Forget too about style, styles only serve to separate people, style then becomes a doctrine and eventually a gospel which rules us and stops us from changing and progressing. Style is a form of crystallisation. Instead think of yourself as a human and ask the question – ‘ How can I, an individual human, express myself totally and completely?’ As soon as you do this you are in a place of continuing growth.

Gather all your energy and turn yourself into a weapon. Express yourself through emotion, whether it be anger or determination. Express yourself through your sport with a combination of natural instinct and control. The two have to be joined in harmony. Too much instinct and you will be unwieldy, too much control and you will be mechanical, ultimately our sport means expressing your individual self.

But also there has to be an overall balance. When you become the very best you can become blinded by just how good you are. Keep your feet on the ground, express yourself with honesty, never lying to your self, and have respect for all opponents regardless of their level.

A good player is like water. Water is insubstantial; you can’t hold it or hurt it. Be soft and flexible like water, let your game be formless, without shape, like water. Refine your sport to the real basic truths, learn the simplest ways to perform and flow all over the table without plan or form.

Players must also be aware of how their bodies work under pressure and what happens. During ‘everyday’ activities, the heart of a healthy person beats at 60 to 80 beats a minute and everything in your sympathetic nervous system performs normally. However when you get nervous or afraid your heart rate generally rises to around 115 beats per minute. In such situations your fine motor skills deteriorate instantly and many usual everyday actions and abilities are affected detrimentally.
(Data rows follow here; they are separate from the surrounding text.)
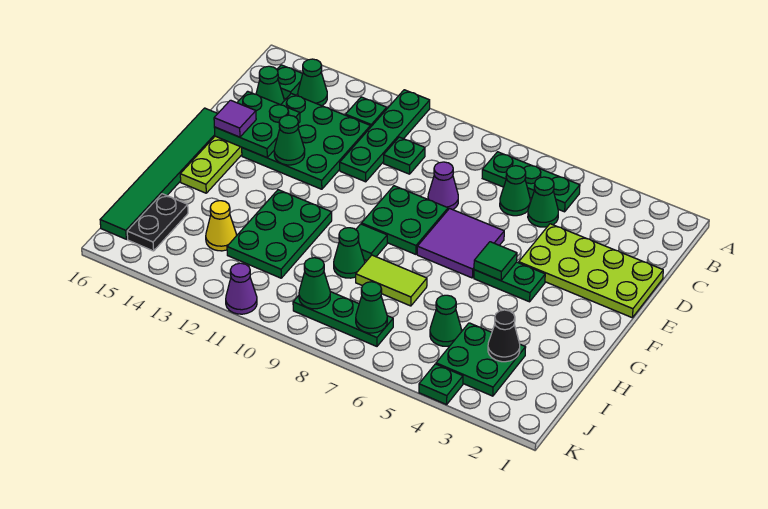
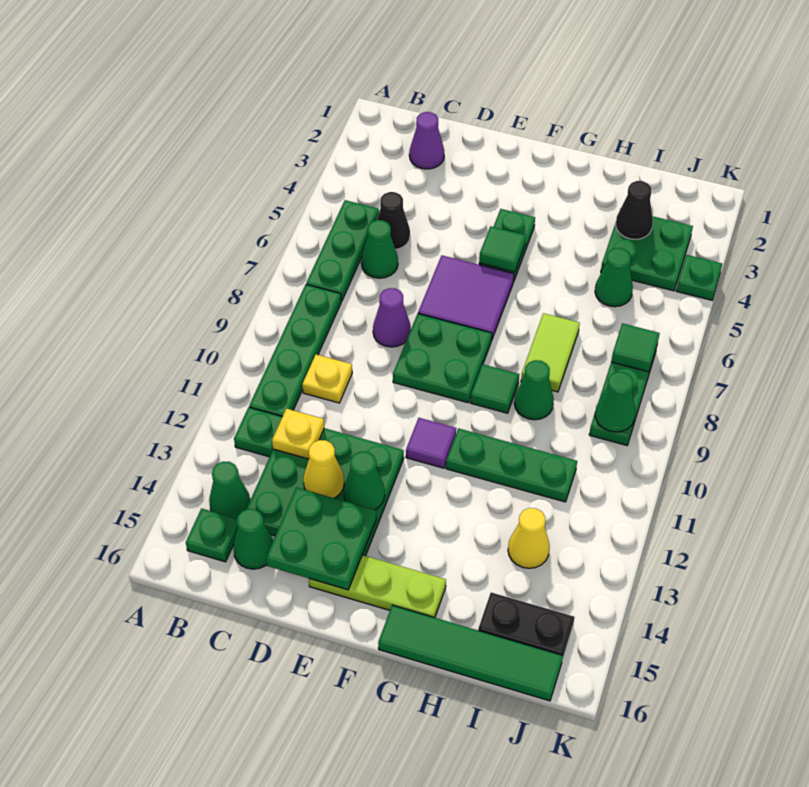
green plate A11:D11 level 1 -> green plate B8:B11 level 1
green cone C5 level 1 -> black cone C5 level 1
green plate C10 level 1 -> yellow plate C10 level 1
none -> yellow plate C12 level 2
lime plate D1:E4 level 1 -> none
none -> yellow cone D13 level 2
purple tile E15 level 3 -> purple tile F11 level 1
green tile E16:J16 level 1 -> green tile G16:J16 level 1
green plate G11:I12 level 1 -> green plate G11:I11 level 1
green cone J7 level 2 -> green tile J7 level 2
purple cone K11 level 1 -> purple cone C2 level 1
Even the ability to consider tactics and how to play your opponent is affected. Therefore it’s important that you train in stressful situations so that you can stay calm and handle such scenarios.

Then there is the important question of science. The game has changed dramatically with the plastic ball and you must change to accommodate this factor. Our sport used to consist of 3 aspects, speed, spin and placement – now it consists essentially of 2, speed and placement. Spin plays a much lesser role and is primarily sidespin. How you train too is vital – you compete how you practise, so if you train slow and sloppy that’s how you’ll compete.

SPEED is the KEY, but speed in all its forms, not only fast and early timed, but slow and late timed and above all constantly changing, not predictable. Speed is a variable. So is placement, to play too many balls to the same place at high level is a quick death.